It appears that doing a pip install does copy the etc/ and share/ files to the corresponding directories in the environment prefix.
Copying the files is straightforward enough, but would like to get some clarity on whether there is always going to be a data/
dir inside the <package>.data/
directory and if not, what that means.
It really is not documented in the wheel spec, but it appears that the .data
dir should contain one or more subdirs with one of the recognized path names. These are described in the sysconfig module doc: https://docs.python.org/3/library/sysconfig.html.
Each path can be looked up using sysconfig.get_paths()
.
>>> print(json.dumps(sysconfig.get_paths(), indent=2))
{
"stdlib": "/Users/Christopher.Barber/miniconda3/lib/python3.11",
"platstdlib": "/Users/Christopher.Barber/miniconda3/lib/python3.11",
"purelib": "/Users/Christopher.Barber/miniconda3/lib/python3.11/site-packages",
"platlib": "/Users/Christopher.Barber/miniconda3/lib/python3.11/site-packages",
"include": "/Users/Christopher.Barber/miniconda3/include/python3.11",
"platinclude": "/Users/Christopher.Barber/miniconda3/include/python3.11",
"scripts": "/Users/Christopher.Barber/miniconda3/bin",
"data": "/Users/Christopher.Barber/miniconda3"
}
So the data
key corresponds to the prefix root (or the root of the conda package) and the script
key corresponds to the bin
directory (at least on Mac/Linux).

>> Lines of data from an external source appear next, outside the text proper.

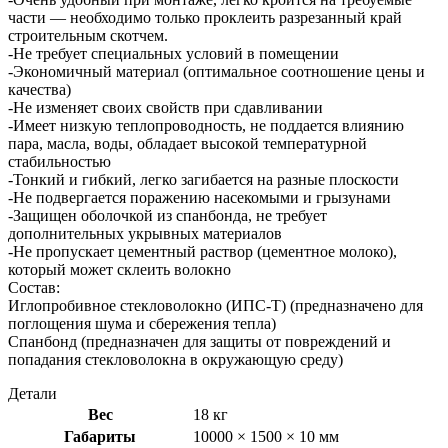
части — необходимо только проклеить разрезанный край
строительным скотчем.
-Не требует специальных условий в помещении
-Экономичный материал (оптимальное соотношение цены и
качества)
-Не изменяет своих свойств при сдавливании
-Имеет низкую теплопроводность, не поддается влиянию
пара, масла, воды, обладает высокой температурной
стабильностью
-Тонкий и гибкий, легко загибается на разные плоскости
-Не подвергается поражению насекомыми и грызунами
-Защищен оболочкой из спанбонда, не требует
дополнительных укрывных материалов
-Не пропускает цементный раствор (цементное молоко),
который может склеить волокно
Состав:
Иглопробивное стекловолокно (ИПС-Т) (предназначено для
поглощения шума и сбережения тепла)
Спанбонд (предназначен для защиты от повреждений и
попадания стекловолокна в окружающую среду)
Детали
Вес
18 кг
Габариты
10000 × 1500 × 10 мм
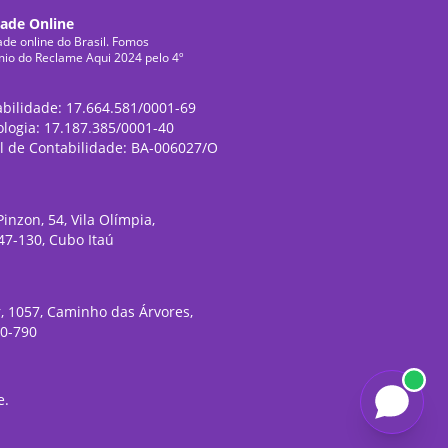
dade Online
ade online do Brasil. Fomos
mio do Reclame Aqui 2024 pelo 4º
abilidade: 17.664.581/0001-69
ologia: 17.187.385/0001-40
l de Contabilidade: BA-006027/O
inzon, 54, Vila Olímpia,
47-130, Cubo Itaú
, 1057, Caminho das Árvores,
20-790
e
.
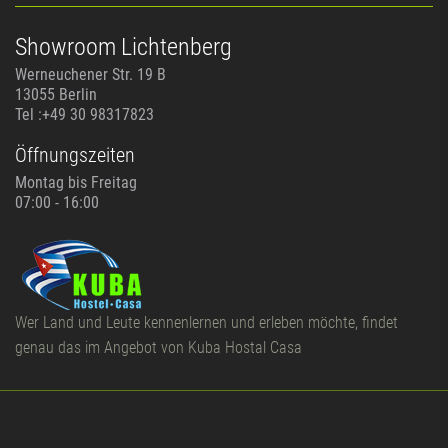
Showroom Lichtenberg
Werneuchener Str. 19 B
13055 Berlin
Tel :+49 30 98317823
Öffnungszeiten
Montag bis Freitag
07:00 - 16:00
Wer Land und Leute kennenlernen und erleben möchte, findet
genau das im Angebot von Kuba Hostal Casa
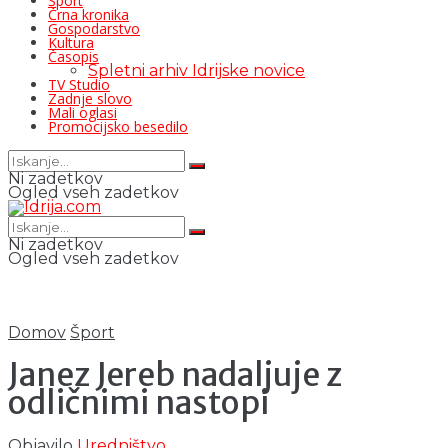
Šport
Črna kronika
Gospodarstvo
Kultura
Časopis
Spletni arhiv Idrijske novice
TV Studio
Zadnje slovo
Mali oglasi
Promocijsko besedilo
Ni zadetkov
Ogled vseh zadetkov
Ni zadetkov
Ogled vseh zadetkov
Domov
Šport
Janez Jereb nadaljuje z
odličnimi nastopi
Objavilo
Uredništvo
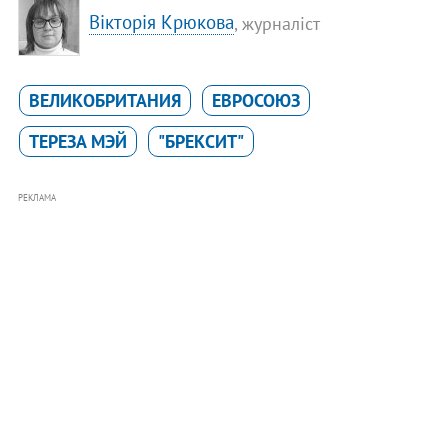
Вікторія Крюкова
, журналіст
ВЕЛИКОБРИТАНИЯ
ЕВРОСОЮЗ
ТЕРЕЗА МЭЙ
"БРЕКСИТ"
РЕКЛАМА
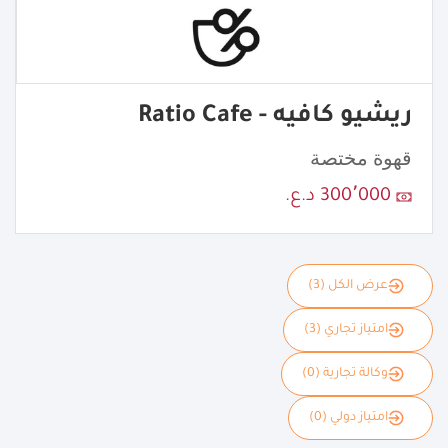
ريشيو كافيه - Ratio Cafe
قهوة مختصة
300٬000 د.ع.
عرض الكل (3)
امتياز تجاري (3)
وكالة تجارية (0)
امتياز دولي (0)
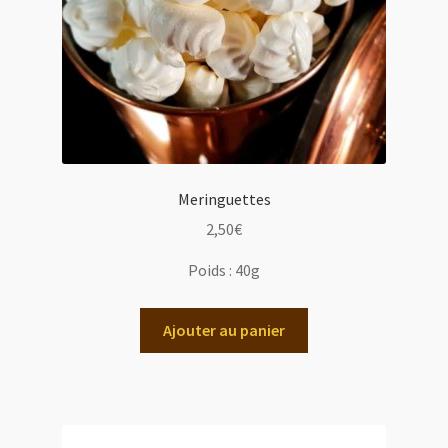
Meringuettes
2,50
€
Poids :
40g
Ajouter au panier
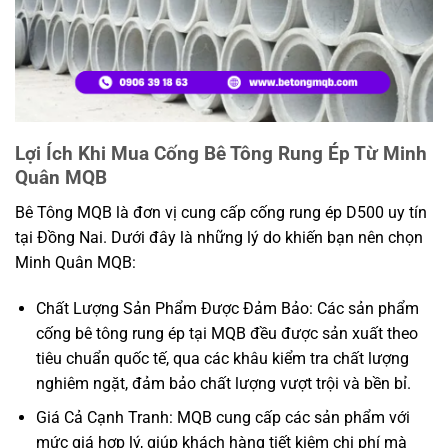
Lợi Ích Khi Mua Cống Bê Tông Rung Ép Từ Minh
Quân MQB
Bê Tông MQB là đơn vị cung cấp cống rung ép D500 uy tín
tại Đồng Nai. Dưới đây là những lý do khiến bạn nên chọn
Minh Quân MQB:
Chất Lượng Sản Phẩm Được Đảm Bảo: Các sản phẩm
cống bê tông rung ép tại MQB đều được sản xuất theo
tiêu chuẩn quốc tế, qua các khâu kiểm tra chất lượng
nghiêm ngặt, đảm bảo chất lượng vượt trội và bền bỉ.
Giá Cả Cạnh Tranh: MQB cung cấp các sản phẩm với
mức giá hợp lý, giúp khách hàng tiết kiệm chi phí mà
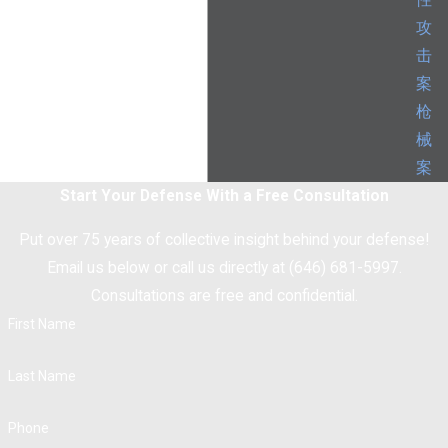
性
攻
击
案
枪
械
案
Start Your Defense With a Free Consultation
Put over 75 years of collective insight behind your defense!
Email us below or call us directly at (646) 681-5997.
Consultations are free and confidential.
First Name
Last Name
Phone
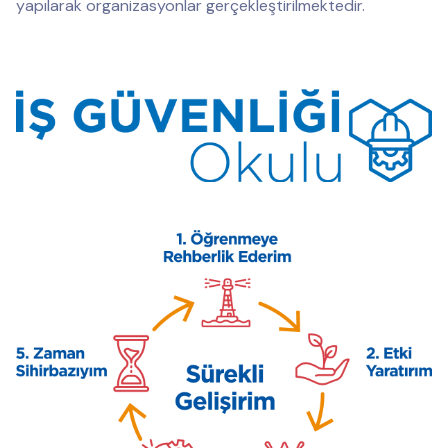
yapılarak organizasyonlar gerçekleştirilmektedir.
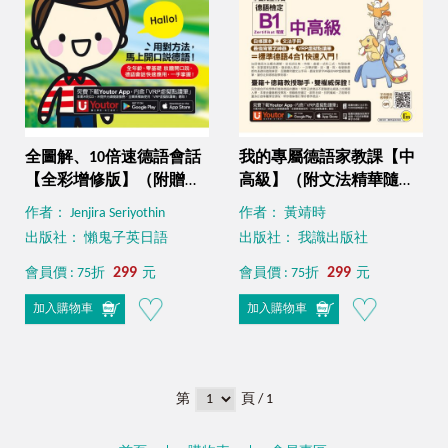
全圖解、10倍速德語會話
我的專屬德語家教課【中
【全彩增修版】（附贈
高級】（附文法精華隨身
「Youtor App」內含VRP
冊＋最強背單字神器＋
作者： Jenjira Seriyothin
作者： 黃靖時
虛擬點讀筆）
「Youtor App」內含VRP
出版社： 懶鬼子英日語
出版社： 我識出版社
虛擬點讀筆）
299
299
會員價 : 75折
元
會員價 : 75折
元
加入購物車
加入購物車
第
頁 / 1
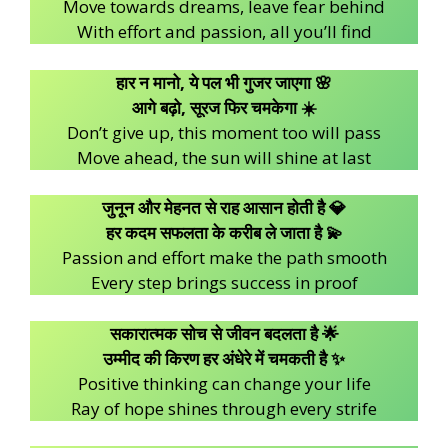
Move towards dreams, leave fear behind
With effort and passion, all you’ll find
हार न मानो, ये पल भी गुजर जाएगा 🌸
आगे बढ़ो, सूरज फिर चमकेगा ☀️
Don’t give up, this moment too will pass
Move ahead, the sun will shine at last
जुनून और मेहनत से राह आसान होती है 💎
हर कदम सफलता के करीब ले जाता है 💫
Passion and effort make the path smooth
Every step brings success in proof
सकारात्मक सोच से जीवन बदलता है 🌟
उम्मीद की किरण हर अंधेरे में चमकती है ✨
Positive thinking can change your life
Ray of hope shines through every strife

The others are locations inside of the python install on Mac/Linux. On Windows you get:
>>> print(json.dumps(sysconfig.get_paths("nt"), indent=2))
{
"stdlib": "/Users/Christopher.Barber/miniconda3/Lib",
"platstdlib": "/Users/Christopher.Barber/miniconda3/Lib",
"purelib": "/Users/Christopher.Barber/miniconda3/Lib/site-packages",
"platlib": "/Users/Christopher.Barber/miniconda3/Lib/site-packages",
"include": "/Users/Christopher.Barber/miniconda3/Include",
"platinclude": "/Users/Christopher.Barber/miniconda3/Include",
"scripts": "/Users/Christopher.Barber/miniconda3/Scripts",
"data": "/Users/Christopher.Barber/miniconda3"
}
So we can only support the data
key in nonarch packages (unless we want to copy to both bin and Scripts?)
So far I have only found wheels using the data
key since most script installs are handled using entry points.
So I think the plan should be to process any *.data
directories (there really will only be one, but pip install seems to accept multiple ones), and move any files under data/
to the root of the conda package and issue warnings or errors if there is anything else there.
I think that the scripts
directory probably maps to python-scripts
in the conda package.
Fixed in 24.1.1
See https://packaging.python.org/en/latest/specifications/binary-distribution-format/#the-data-directory
We do not do anything about this now.
Haven't seen this in the wild yet. Not sure what conda-build does.